**WHAT THE EXERCISE ASKS**
Every line of the records that holds the word "relevant" should be copied out.

BEGIN SOURCE MATERIAL

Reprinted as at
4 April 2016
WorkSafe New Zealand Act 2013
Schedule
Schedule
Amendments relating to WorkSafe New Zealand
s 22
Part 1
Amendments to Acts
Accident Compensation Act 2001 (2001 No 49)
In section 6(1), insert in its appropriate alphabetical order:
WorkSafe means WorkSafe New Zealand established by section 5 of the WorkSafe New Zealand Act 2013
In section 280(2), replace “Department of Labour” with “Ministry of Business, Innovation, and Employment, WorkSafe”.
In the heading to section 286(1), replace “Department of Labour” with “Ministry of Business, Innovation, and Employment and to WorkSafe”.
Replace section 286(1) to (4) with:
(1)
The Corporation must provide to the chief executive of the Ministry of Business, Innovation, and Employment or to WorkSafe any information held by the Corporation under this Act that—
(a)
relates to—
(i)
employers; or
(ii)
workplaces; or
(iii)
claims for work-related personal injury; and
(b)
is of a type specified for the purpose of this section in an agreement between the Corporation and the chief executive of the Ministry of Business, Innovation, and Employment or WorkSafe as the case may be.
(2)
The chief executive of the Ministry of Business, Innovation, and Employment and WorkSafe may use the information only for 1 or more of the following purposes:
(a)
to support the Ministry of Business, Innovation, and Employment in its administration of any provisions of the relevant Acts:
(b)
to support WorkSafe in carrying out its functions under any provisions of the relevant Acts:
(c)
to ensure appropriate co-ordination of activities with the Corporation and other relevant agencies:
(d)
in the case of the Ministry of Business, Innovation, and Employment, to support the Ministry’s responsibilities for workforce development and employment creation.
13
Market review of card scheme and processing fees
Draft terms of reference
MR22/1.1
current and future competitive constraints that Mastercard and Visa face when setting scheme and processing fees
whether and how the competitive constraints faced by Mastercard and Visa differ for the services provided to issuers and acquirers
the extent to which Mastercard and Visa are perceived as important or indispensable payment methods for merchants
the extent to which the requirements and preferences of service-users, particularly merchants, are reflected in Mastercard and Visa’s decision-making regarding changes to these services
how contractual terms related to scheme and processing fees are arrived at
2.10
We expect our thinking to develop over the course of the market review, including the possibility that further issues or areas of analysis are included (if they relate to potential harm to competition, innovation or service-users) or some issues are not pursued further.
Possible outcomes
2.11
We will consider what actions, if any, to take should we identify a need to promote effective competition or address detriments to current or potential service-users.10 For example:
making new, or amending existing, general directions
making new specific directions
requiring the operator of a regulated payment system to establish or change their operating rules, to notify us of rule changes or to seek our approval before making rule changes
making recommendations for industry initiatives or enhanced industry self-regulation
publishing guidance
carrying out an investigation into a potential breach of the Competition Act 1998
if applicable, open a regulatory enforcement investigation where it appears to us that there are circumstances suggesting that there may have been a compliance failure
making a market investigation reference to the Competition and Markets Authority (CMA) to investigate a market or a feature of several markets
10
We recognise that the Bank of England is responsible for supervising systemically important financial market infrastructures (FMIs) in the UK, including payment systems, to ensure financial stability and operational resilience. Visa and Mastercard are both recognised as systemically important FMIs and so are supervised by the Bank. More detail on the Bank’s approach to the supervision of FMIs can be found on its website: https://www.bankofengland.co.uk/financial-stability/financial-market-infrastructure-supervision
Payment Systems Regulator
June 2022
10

END SOURCE MATERIAL

**ANSWER SPACE**
to support the Ministry of Business, Innovation, and Employment in its administration of any provisions of the relevant Acts:
to support WorkSafe in carrying out its functions under any provisions of the relevant Acts:
to ensure appropriate co-ordination of activities with the Corporation and other relevant agencies:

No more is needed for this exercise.